According to researchers at Duke University, TMJ jaw pain may lead to reduced bite force, which might make it hard for people to continue enjoying a full and varied diet. Fortunately, though, removal of pain leads to a restoration of bite force.
Finding the Cause of TMJ Pain in Mice
Researchers at Duke University have long suspected the role of a particular protein, called TRPV4, in TMJ pain. They further established this connection by injecting the temporomandibular joints of mice with a chemical that causes joint pain and inflammation. They found that in response to the injection, TRPV4 increased on the trigeminal ganglion, which is part of the trigeminal nerve. The trigeminal nerve is associated with both TMJ and migraines. TRPV4 is a protein that can admit calcium into nerves, causing them to fire pain signals.
However, researchers also found that in addition to increases in the TRPV4 protein, mice reduced their bite force significantly when they were suffering TMJ pain, similar to the way many people cope with TMJ pain. Researchers found that when they injected the mice with TRPV4-blocking agent, the mice resumed their normal bite force, presumably because they were not feeling joint pain.

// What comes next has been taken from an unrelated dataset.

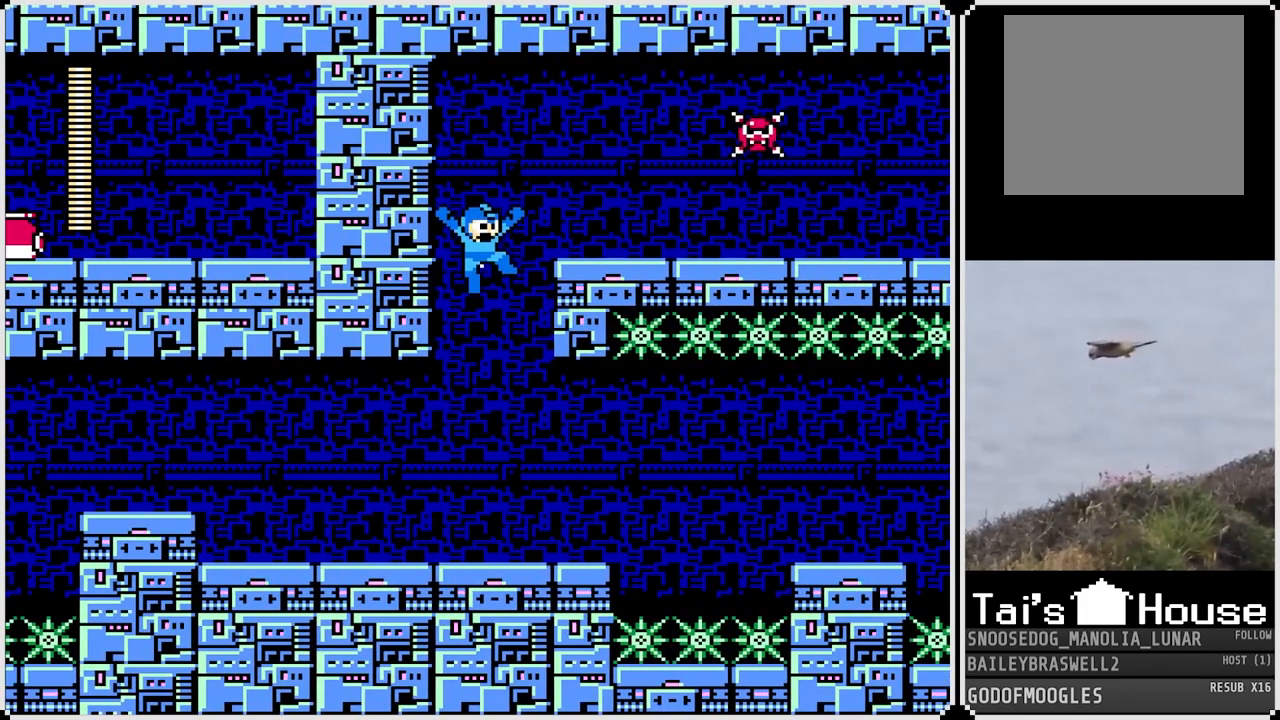
{"buttons": [], "left_stick": "center", "right_stick": "center", "events": [[67, "DPAD_RIGHT", "down"], [284, "DPAD_RIGHT", "up"]]}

What is important about TRPV4 is that it is considered “upstream” of other TMJ jaw pain factors, meaning that it is more likely the true cause of cascading effects, rather than itself an effect. Neutralizing TRPV4 may someday become a powerful TMJ treatment.
TMJ Treatment Can Relieve Jaw Pain and Restore Bite Force
Although researchers used TRPV4-neutralizing agents in the study to alleviate pain and restore bite force, we know that TMJ treatment can be successful at eliminating your pain. Until new treatments become available that may be even more effective, we will continue using ones that we know help our patients.